Following gene set enrichment analysis (GSEA), one often would like to explore the expression of genes comprised in enriched pathways. For this purpose, this function builds a pathway database from MSigDB and creates signatures (module scores calculated from UCell or Seurat's respective functions) from features found in a Seurat object and extracted from supplied pathways. It also returns the feature names which can be used to visualize their individual expression, using for example DotPlot_Heatmap.

Usage

GSEA_Signatures(
  seurat_object,
  assay = "RNA",
  layer = "data",
  species = "Homo sapiens",
  category = NULL,
  subcategory = NULL,
  pathways,
  min.features = 2,
  signatures.names = "name",
  method = "UCell",
  only.features = FALSE,
  fail.safe = 10,
  verbose = TRUE,
  ...
)

Arguments

seurat_object

A Seurat object.

assay

Character. The name of an assay containing the layer with the expression matrix. If the seurat_object contains multiple 'RNA' assays, you may specify which one to use (for example, 'RNA2' if you have created a second 'RNA' assay you named 'RNA2'. See Seurat v5 vignettes for more information). You may also use another assay, such as 'SCT', to pull feature expression from.

layer

Character. The name of a layer (formerly known as slot) which stores the expression matrix. If the seurat_object contains split layers, the function will always join them before searching features and adding the signatures.

species

Character.

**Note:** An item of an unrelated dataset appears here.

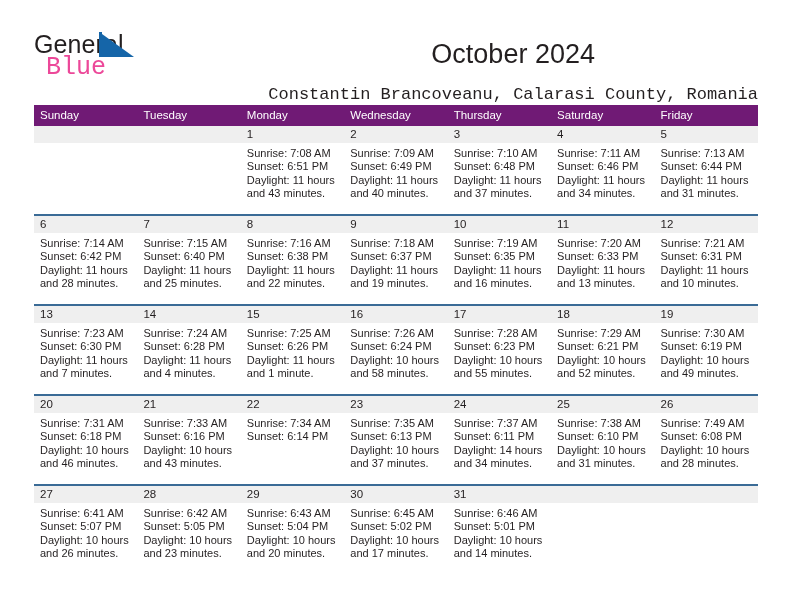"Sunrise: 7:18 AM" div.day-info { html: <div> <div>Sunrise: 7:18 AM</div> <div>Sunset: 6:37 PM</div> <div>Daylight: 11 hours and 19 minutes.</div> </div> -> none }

The species name to be internally passed to msigdbr to build the pathway database. Use msigdbr::msigdbr_species for the names of available species.

category

Character. The names of one or several categories to be internally passed to msigdbr to build the pathway database. Use msigdbr::msigdbr_collections for the names of available categories (gs_cat column). If NULL, all categories will be used.

subcategory

Character. The names of one or several subcategories to be internally passed to msigdbr to build the pathway database. Use msigdbr::msigdbr_collections for the names of available subcategories (gs_subcat column). If NULL, all subcategories will be used.

pathways

Character. The names of one or several pathways to be searched in the pathway database and added as signatures. You may provide either a pathway id (for example, 'GO:0006574') or a name matching the pattern found in the gs_name column (uppercase letters and underscores between words). Please note that you may also provide a partial match (for example, 'TYPE_I_INTERFERON') and the function will find all pathways containing this partial pattern. Beware that this may result in a large number of pathways to be added as signatures (using only.features = TRUE is highly recommended) but is very handy to explore all pathways of interest in a particular biological process.

min.features

Numeric. The minimum number of features present in the seurat_object for a pathway to be added as a signature.

signatures.names

Character. Either 'id', which will add the ids of the pathways as signature names (for example, 'GO:0004657', 'hsa05200' etc), or 'name', which will add the names of the pathways as signature names (for example, 'GOBP_T_CELL_RECEPTOR_SIGNALING_PATHWAY'). You may also provide custom names to be used as signature names, whose length must match the length of pathways supplied. If multiple results are found for a pathway, the function will append a number to the corresponding custom signature name for each result.

method

Character. The method used to calculate the module scores, either 'UCell' or 'Seurat'.

only.features

Logical. If TRUE, the function will not add any signature to the seurat_object and will only return the feature names from the pathways found in the seurat_object and the feature names present in the seurat_object.

fail.safe

Numeric. The maximum number of signatures the function will attempt to add to the seurat_object. If the number of signatures found is higher than this number, the function will not add any signature, and will instead return the seurat_object as well as the feature names from the pathways found in the seurat_object and the feature names present in the seurat_object. This prevents the function from adding a large number of signatures to the seurat_object by mistake.

verbose

Logical. If FALSE, does not print progress messages and output, but warnings and errors will still be printed.

...

Additional arguments to be passed to AddModuleScore_UCell or AddModuleScore, such as nbin or maxRank.

Value

A list containing the seurat_object with added signatures, all feature names from the pathways found in the seurat_object, the feature names present in the seurat_object and the signature names. If only.features = TRUE, the function will instead return a list containing the feature names from the pathways found in the seurat_object and the feature names present in the seurat_object.